* **Saved data entries**:
++++++++++++++++++++
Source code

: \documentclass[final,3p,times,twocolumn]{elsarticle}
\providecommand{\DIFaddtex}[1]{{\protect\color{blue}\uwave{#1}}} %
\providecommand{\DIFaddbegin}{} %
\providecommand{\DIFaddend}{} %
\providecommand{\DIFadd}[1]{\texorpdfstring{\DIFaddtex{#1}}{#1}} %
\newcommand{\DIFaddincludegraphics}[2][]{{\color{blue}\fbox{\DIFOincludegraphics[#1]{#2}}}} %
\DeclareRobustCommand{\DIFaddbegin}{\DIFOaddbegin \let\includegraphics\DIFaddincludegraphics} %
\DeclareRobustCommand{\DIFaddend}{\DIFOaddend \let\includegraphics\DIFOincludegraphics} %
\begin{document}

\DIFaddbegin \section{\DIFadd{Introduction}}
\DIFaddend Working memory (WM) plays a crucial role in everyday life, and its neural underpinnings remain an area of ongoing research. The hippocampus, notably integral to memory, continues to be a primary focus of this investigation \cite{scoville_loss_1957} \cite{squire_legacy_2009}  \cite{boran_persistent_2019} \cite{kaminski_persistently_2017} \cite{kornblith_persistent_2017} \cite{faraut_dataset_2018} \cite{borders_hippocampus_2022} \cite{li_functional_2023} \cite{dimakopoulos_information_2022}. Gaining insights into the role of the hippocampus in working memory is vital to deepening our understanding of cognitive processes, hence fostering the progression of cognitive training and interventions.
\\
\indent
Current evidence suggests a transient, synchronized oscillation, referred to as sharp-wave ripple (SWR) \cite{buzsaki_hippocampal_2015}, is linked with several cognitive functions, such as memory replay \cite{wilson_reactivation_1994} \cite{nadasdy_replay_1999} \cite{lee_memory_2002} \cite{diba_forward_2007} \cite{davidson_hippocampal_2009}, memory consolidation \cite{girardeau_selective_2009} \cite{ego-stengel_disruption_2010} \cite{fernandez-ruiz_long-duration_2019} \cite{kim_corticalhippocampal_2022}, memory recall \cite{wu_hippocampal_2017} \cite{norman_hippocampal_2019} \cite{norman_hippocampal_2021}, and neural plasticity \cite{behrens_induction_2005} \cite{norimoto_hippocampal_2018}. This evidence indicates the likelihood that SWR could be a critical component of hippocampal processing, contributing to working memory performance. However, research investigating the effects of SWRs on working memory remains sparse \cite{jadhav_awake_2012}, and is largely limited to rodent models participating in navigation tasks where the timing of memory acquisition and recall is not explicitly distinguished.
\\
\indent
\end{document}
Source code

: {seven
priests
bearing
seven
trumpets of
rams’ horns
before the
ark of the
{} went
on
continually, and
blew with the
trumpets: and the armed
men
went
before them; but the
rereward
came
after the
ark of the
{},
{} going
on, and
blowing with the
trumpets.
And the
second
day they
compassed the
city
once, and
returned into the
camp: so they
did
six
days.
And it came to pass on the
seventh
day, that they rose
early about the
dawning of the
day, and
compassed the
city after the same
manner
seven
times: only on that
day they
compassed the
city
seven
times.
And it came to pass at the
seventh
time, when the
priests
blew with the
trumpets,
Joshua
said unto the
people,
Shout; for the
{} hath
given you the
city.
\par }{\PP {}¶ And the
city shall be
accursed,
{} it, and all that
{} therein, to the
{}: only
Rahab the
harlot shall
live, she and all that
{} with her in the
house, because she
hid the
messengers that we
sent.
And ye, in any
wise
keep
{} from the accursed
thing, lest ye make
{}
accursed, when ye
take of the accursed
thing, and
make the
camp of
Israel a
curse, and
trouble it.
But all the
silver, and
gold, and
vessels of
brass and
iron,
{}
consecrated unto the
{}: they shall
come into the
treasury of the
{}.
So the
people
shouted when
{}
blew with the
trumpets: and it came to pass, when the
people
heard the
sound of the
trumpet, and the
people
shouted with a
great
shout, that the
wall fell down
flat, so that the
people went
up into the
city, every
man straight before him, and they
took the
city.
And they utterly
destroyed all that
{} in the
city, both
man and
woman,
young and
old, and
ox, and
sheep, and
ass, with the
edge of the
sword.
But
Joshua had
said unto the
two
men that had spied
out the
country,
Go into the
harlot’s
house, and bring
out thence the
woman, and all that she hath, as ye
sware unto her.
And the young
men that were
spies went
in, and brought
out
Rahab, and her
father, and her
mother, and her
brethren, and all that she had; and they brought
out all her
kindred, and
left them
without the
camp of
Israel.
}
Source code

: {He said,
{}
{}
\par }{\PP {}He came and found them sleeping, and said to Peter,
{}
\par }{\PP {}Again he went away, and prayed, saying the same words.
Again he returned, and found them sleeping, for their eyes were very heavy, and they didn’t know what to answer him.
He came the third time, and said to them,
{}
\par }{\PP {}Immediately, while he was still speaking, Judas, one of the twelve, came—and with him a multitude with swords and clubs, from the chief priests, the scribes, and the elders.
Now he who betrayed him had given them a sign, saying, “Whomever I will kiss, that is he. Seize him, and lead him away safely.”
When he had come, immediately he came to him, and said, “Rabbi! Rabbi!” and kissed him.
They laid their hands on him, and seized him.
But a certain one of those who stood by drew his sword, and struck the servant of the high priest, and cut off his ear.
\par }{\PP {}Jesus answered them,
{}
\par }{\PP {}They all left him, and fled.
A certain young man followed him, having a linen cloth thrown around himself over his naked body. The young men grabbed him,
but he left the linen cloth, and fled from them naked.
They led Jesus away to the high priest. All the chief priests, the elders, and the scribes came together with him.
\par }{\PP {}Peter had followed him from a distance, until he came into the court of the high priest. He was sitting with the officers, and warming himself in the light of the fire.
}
++++++++++++++++++++
* **TASK DIRECTIONS**:
Every line of the data above is to be repeated exactly.

* **SOLUTION BELOW**:
Source code

: \documentclass[final,3p,times,twocolumn]{elsarticle}
\providecommand{\DIFaddtex}[1]{{\protect\color{blue}\uwave{#1}}} %
\providecommand{\DIFaddbegin}{} %
\providecommand{\DIFaddend}{} %
\providecommand{\DIFadd}[1]{\texorpdfstring{\DIFaddtex{#1}}{#1}} %
\newcommand{\DIFaddincludegraphics}[2][]{{\color{blue}\fbox{\DIFOincludegraphics[#1]{#2}}}} %
\DeclareRobustCommand{\DIFaddbegin}{\DIFOaddbegin \let\includegraphics\DIFaddincludegraphics} %
\DeclareRobustCommand{\DIFaddend}{\DIFOaddend \let\includegraphics\DIFOincludegraphics} %
\begin{document}

\DIFaddbegin \section{\DIFadd{Introduction}}
\DIFaddend Working memory (WM) plays a crucial role in everyday life, and its neural underpinnings remain an area of ongoing research. The hippocampus, notably integral to memory, continues to be a primary focus of this investigation \cite{scoville_loss_1957} \cite{squire_legacy_2009}  \cite{boran_persistent_2019} \cite{kaminski_persistently_2017} \cite{kornblith_persistent_2017} \cite{faraut_dataset_2018} \cite{borders_hippocampus_2022} \cite{li_functional_2023} \cite{dimakopoulos_information_2022}. Gaining insights into the role of the hippocampus in working memory is vital to deepening our understanding of cognitive processes, hence fostering the progression of cognitive training and interventions.
\\
\indent
Current evidence suggests a transient, synchronized oscillation, referred to as sharp-wave ripple (SWR) \cite{buzsaki_hippocampal_2015}, is linked with several cognitive functions, such as memory replay \cite{wilson_reactivation_1994} \cite{nadasdy_replay_1999} \cite{lee_memory_2002} \cite{diba_forward_2007} \cite{davidson_hippocampal_2009}, memory consolidation \cite{girardeau_selective_2009} \cite{ego-stengel_disruption_2010} \cite{fernandez-ruiz_long-duration_2019} \cite{kim_corticalhippocampal_2022}, memory recall \cite{wu_hippocampal_2017} \cite{norman_hippocampal_2019} \cite{norman_hippocampal_2021}, and neural plasticity \cite{behrens_induction_2005} \cite{norimoto_hippocampal_2018}. This evidence indicates the likelihood that SWR could be a critical component of hippocampal processing, contributing to working memory performance. However, research investigating the effects of SWRs on working memory remains sparse \cite{jadhav_awake_2012}, and is largely limited to rodent models participating in navigation tasks where the timing of memory acquisition and recall is not explicitly distinguished.
\\
\indent
\end{document}
Source code

: {seven
priests
bearing
seven
trumpets of
rams’ horns
before the
ark of the
{} went
on
continually, and
blew with the
trumpets: and the armed
men
went
before them; but the
rereward
came
after the
ark of the
{},
{} going
on, and
blowing with the
trumpets.
And the
second
day they
compassed the
city
once, and
returned into the
camp: so they
did
six
days.
And it came to pass on the
seventh
day, that they rose
early about the
dawning of the
day, and
compassed the
city after the same
manner
seven
times: only on that
day they
compassed the
city
seven
times.
And it came to pass at the
seventh
time, when the
priests
blew with the
trumpets,
Joshua
said unto the
people,
Shout; for the
{} hath
given you the
city.
\par }{\PP {}¶ And the
city shall be
accursed,
{} it, and all that
{} therein, to the
{}: only
Rahab the
harlot shall
live, she and all that
{} with her in the
house, because she
hid the
messengers that we
sent.
And ye, in any
wise
keep
{} from the accursed
thing, lest ye make
{}
accursed, when ye
take of the accursed
thing, and
make the
camp of
Israel a
curse, and
trouble it.
But all the
silver, and
gold, and
vessels of
brass and
iron,
{}
consecrated unto the
{}: they shall
come into the
treasury of the
{}.
So the
people
shouted when
{}
blew with the
trumpets: and it came to pass, when the
people
heard the
sound of the
trumpet, and the
people
shouted with a
great
shout, that the
wall fell down
flat, so that the
people went
up into the
city, every
man straight before him, and they
took the
city.
And they utterly
destroyed all that
{} in the
city, both
man and
woman,
young and
old, and
ox, and
sheep, and
ass, with the
edge of the
sword.
But
Joshua had
said unto the
two
men that had spied
out the
country,
Go into the
harlot’s
house, and bring
out thence the
woman, and all that she hath, as ye
sware unto her.
And the young
men that were
spies went
in, and brought
out
Rahab, and her
father, and her
mother, and her
brethren, and all that she had; and they brought
out all her
kindred, and
left them
without the
camp of
Israel.
}
Source code

: {He said,
{}
{}
\par }{\PP {}He came and found them sleeping, and said to Peter,
{}
\par }{\PP {}Again he went away, and prayed, saying the same words.
Again he returned, and found them sleeping, for their eyes were very heavy, and they didn’t know what to answer him.
He came the third time, and said to them,
{}
\par }{\PP {}Immediately, while he was still speaking, Judas, one of the twelve, came—and with him a multitude with swords and clubs, from the chief priests, the scribes, and the elders.
Now he who betrayed him had given them a sign, saying, “Whomever I will kiss, that is he. Seize him, and lead him away safely.”
When he had come, immediately he came to him, and said, “Rabbi! Rabbi!” and kissed him.
They laid their hands on him, and seized him.
But a certain one of those who stood by drew his sword, and struck the servant of the high priest, and cut off his ear.
\par }{\PP {}Jesus answered them,
{}
\par }{\PP {}They all left him, and fled.
A certain young man followed him, having a linen cloth thrown around himself over his naked body. The young men grabbed him,
but he left the linen cloth, and fled from them naked.
They led Jesus away to the high priest. All the chief priests, the elders, and the scribes came together with him.
\par }{\PP {}Peter had followed him from a distance, until he came into the court of the high priest. He was sitting with the officers, and warming himself in the light of the fire.
}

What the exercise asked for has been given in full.